• REQUIRED WORK: Without adding anything, give again the lines from the one holding "right shoulder: (391, 89, -8)" through the final line of the records, exactly, with both ends included and pictures dropped.

• Collected data entries:
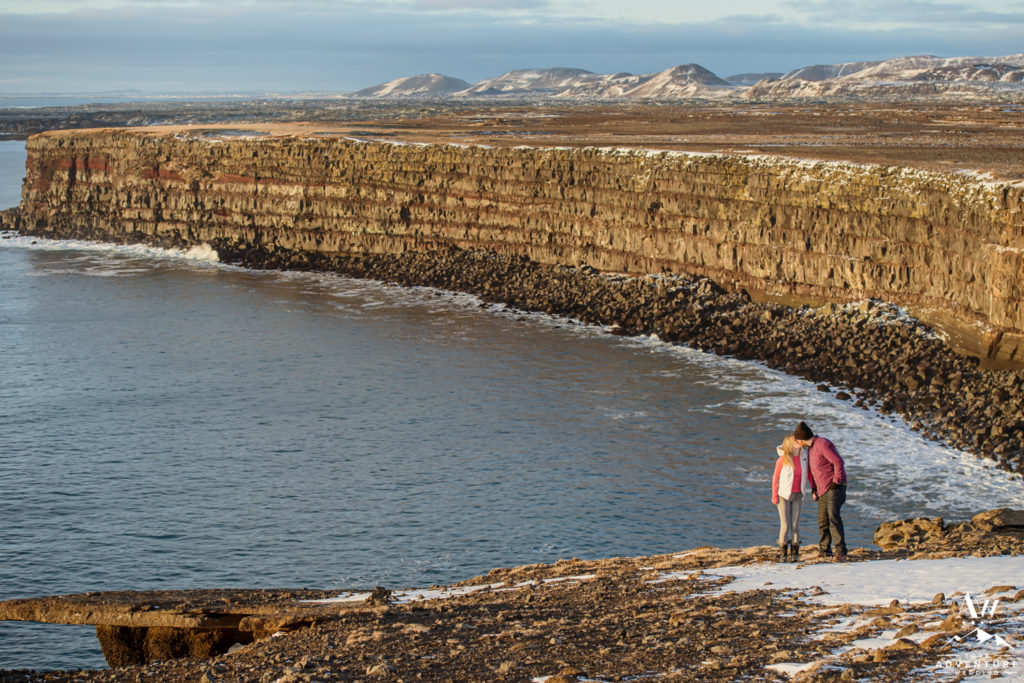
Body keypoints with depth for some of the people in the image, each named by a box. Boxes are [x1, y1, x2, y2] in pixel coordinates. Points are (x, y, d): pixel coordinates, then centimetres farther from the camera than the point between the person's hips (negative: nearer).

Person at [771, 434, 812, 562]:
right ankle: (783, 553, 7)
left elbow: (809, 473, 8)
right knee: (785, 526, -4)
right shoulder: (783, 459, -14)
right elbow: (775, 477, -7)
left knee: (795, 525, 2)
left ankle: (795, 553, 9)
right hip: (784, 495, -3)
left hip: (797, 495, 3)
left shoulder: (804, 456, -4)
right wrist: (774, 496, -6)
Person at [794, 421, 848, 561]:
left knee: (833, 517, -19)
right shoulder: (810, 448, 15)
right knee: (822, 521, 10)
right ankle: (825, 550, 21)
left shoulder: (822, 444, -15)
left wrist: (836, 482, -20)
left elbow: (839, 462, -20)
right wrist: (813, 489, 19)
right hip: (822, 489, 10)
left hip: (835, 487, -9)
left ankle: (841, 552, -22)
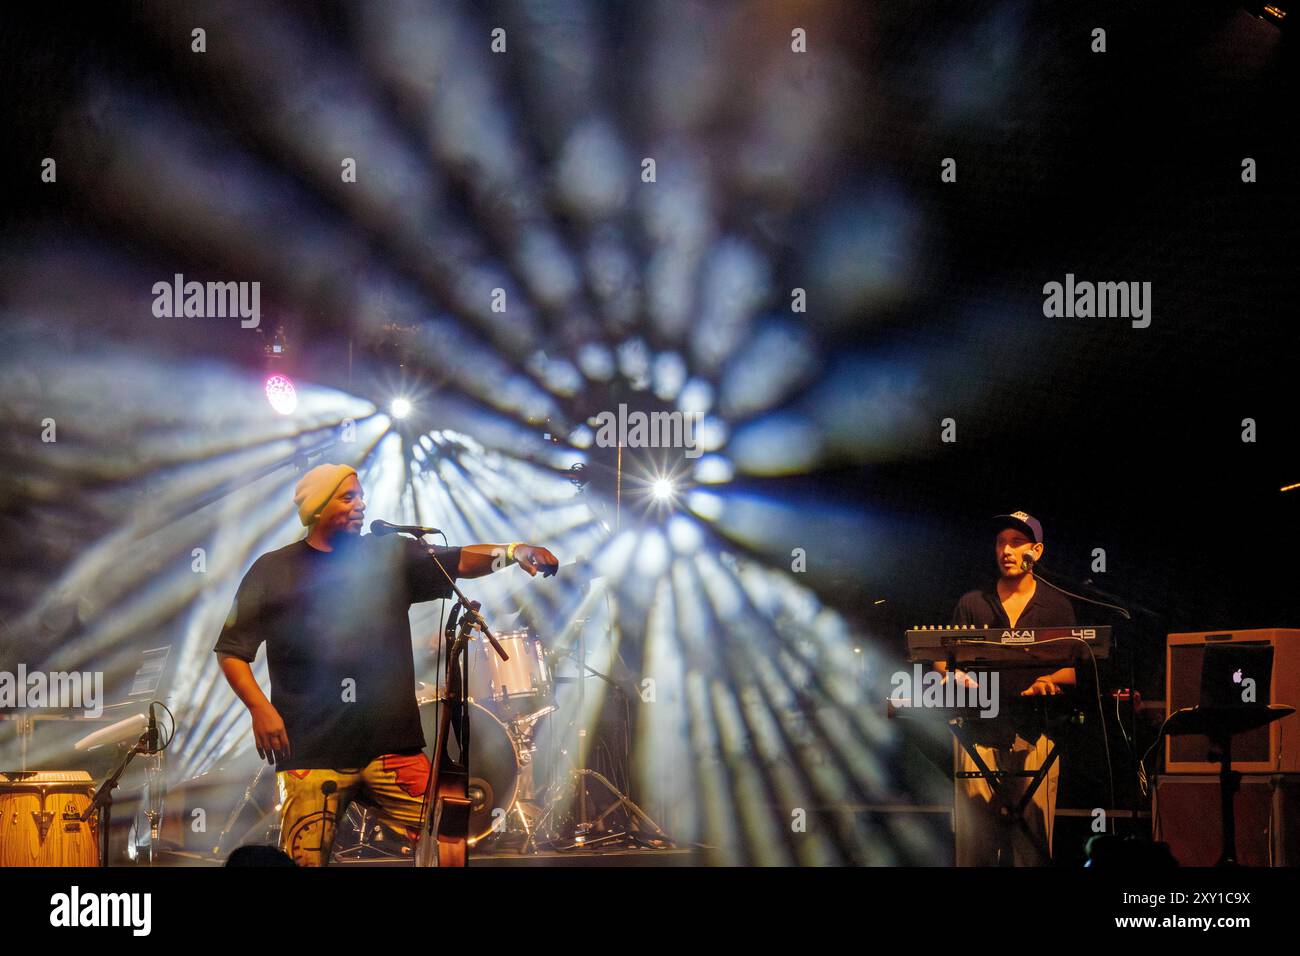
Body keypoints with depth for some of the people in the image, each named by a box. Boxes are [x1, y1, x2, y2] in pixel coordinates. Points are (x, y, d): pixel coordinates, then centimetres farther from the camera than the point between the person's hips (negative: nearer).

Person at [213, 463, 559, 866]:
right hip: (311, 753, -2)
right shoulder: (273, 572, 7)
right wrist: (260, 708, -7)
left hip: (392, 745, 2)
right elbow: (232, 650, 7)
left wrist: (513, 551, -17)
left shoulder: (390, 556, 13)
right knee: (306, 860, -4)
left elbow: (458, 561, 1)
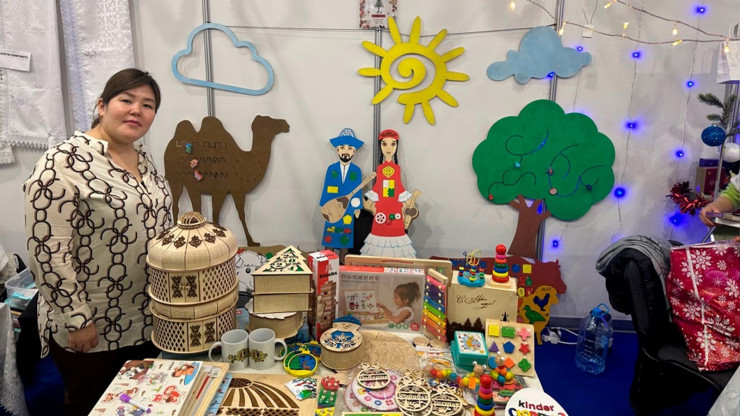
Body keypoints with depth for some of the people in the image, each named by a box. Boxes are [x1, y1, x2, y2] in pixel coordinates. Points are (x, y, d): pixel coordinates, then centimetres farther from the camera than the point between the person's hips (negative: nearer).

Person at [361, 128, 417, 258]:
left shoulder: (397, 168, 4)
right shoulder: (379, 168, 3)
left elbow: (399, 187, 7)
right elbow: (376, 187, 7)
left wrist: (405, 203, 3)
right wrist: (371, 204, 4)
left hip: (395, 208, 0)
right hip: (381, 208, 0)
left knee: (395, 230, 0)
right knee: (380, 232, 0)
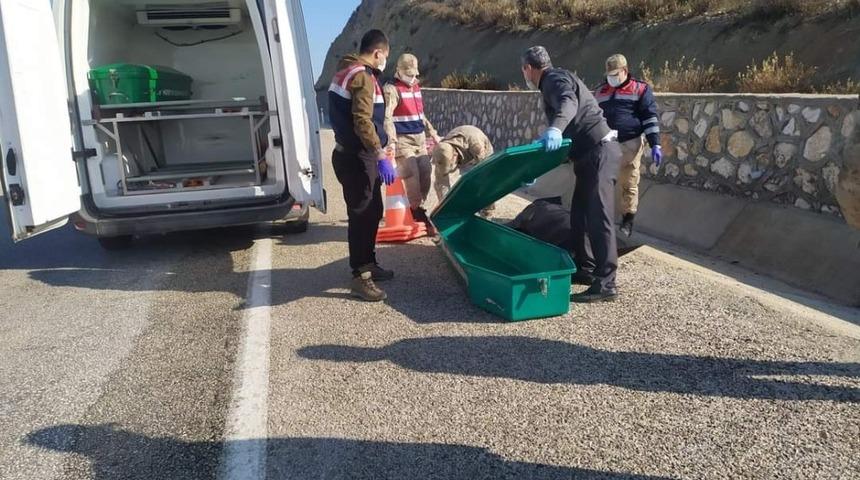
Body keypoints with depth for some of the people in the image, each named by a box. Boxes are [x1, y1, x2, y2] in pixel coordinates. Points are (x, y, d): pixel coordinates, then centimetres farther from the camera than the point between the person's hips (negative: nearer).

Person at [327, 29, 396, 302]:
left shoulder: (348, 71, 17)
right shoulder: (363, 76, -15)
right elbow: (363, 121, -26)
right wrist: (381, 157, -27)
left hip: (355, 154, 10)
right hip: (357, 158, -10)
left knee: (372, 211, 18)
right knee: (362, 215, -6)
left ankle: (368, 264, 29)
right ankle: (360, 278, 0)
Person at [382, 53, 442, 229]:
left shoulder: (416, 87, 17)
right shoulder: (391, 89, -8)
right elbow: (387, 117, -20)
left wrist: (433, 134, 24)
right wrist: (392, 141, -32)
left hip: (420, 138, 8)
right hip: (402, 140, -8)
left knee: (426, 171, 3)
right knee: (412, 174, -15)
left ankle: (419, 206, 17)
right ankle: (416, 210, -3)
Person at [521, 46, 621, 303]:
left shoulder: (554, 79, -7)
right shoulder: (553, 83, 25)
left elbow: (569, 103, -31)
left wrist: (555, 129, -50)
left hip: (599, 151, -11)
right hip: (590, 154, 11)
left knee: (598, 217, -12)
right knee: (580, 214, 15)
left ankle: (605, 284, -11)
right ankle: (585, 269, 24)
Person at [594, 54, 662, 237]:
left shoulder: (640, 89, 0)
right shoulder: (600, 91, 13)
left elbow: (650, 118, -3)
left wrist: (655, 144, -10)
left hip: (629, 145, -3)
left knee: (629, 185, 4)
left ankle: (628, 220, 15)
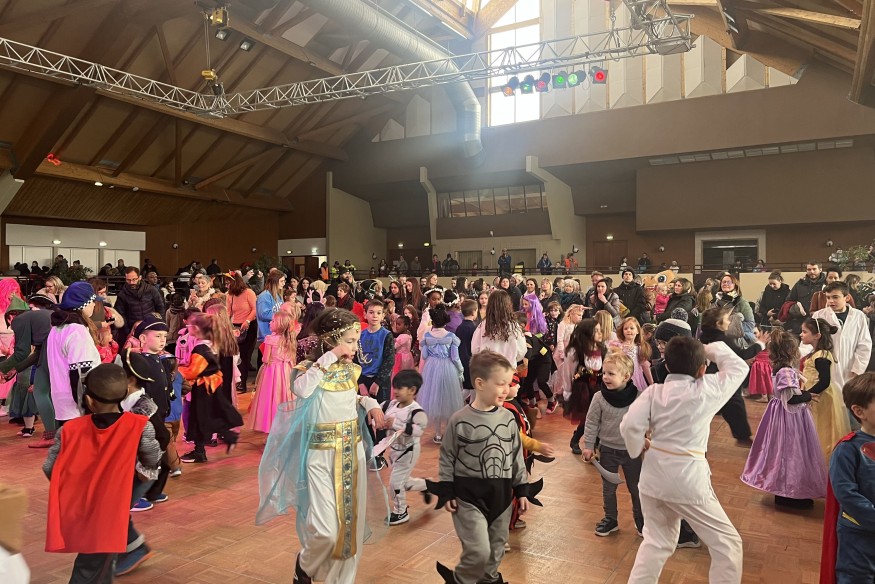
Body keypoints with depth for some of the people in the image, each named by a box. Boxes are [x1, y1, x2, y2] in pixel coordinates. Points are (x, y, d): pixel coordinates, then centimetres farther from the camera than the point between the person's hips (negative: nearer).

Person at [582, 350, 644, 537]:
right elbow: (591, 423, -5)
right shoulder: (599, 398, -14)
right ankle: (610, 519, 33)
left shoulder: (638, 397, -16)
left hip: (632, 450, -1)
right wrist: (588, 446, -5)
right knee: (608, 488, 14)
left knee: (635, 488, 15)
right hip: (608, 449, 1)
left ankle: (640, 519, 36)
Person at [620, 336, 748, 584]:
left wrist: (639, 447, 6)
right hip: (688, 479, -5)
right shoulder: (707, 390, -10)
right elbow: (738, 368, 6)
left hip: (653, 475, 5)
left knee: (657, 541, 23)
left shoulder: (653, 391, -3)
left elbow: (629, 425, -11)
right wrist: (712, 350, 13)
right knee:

• REPLY TO THE EXERCISE:
right shoulder: (391, 89, -8)
right elbow: (387, 117, -20)
left wrist: (433, 134, 24)
right wrist: (392, 141, -32)
left hip: (420, 138, 8)
right hip: (402, 140, -8)
left knee: (426, 171, 3)
right knee: (412, 174, -15)
left ankle: (419, 206, 17)
right ankle: (416, 210, -3)
Person at [521, 46, 621, 303]:
left shoulder: (554, 79, -7)
right shoulder: (553, 83, 25)
left elbow: (569, 103, -31)
left wrist: (555, 129, -50)
left hip: (599, 151, -11)
right hip: (590, 154, 11)
left knee: (598, 217, -12)
right knee: (580, 214, 15)
left ankle: (605, 284, -11)
right ankle: (585, 269, 24)
Person at [594, 54, 662, 237]:
left shoulder: (640, 89, 0)
right shoulder: (600, 91, 13)
left elbow: (650, 118, -3)
left wrist: (655, 144, -10)
left hip: (629, 145, -3)
left knee: (629, 185, 4)
left ankle: (628, 220, 15)
Body keypoints with depth for some of the people in the image, each named by a box. Boxes are [x1, y1, x2, y2] in pixel coordinates. Points are (x, y, d): pixel coordinates, then centimetres farther from the camera than the point between the person's hips (negative: nearer).

Person at [582, 350, 644, 537]:
right elbow: (591, 423, -5)
right shoulder: (599, 398, -14)
right ankle: (610, 519, 33)
left shoulder: (638, 397, -16)
left hip: (632, 450, -1)
right wrist: (588, 446, -5)
right knee: (608, 488, 14)
left knee: (635, 488, 15)
right hip: (608, 449, 1)
left ankle: (640, 519, 36)
Person at [620, 336, 748, 584]:
left wrist: (639, 447, 6)
right hip: (688, 479, -5)
right shoulder: (707, 390, -10)
right elbow: (738, 368, 6)
left hip: (653, 475, 5)
left knee: (657, 541, 23)
left shoulder: (653, 391, -3)
left elbow: (629, 425, -11)
right wrist: (712, 350, 13)
right knee:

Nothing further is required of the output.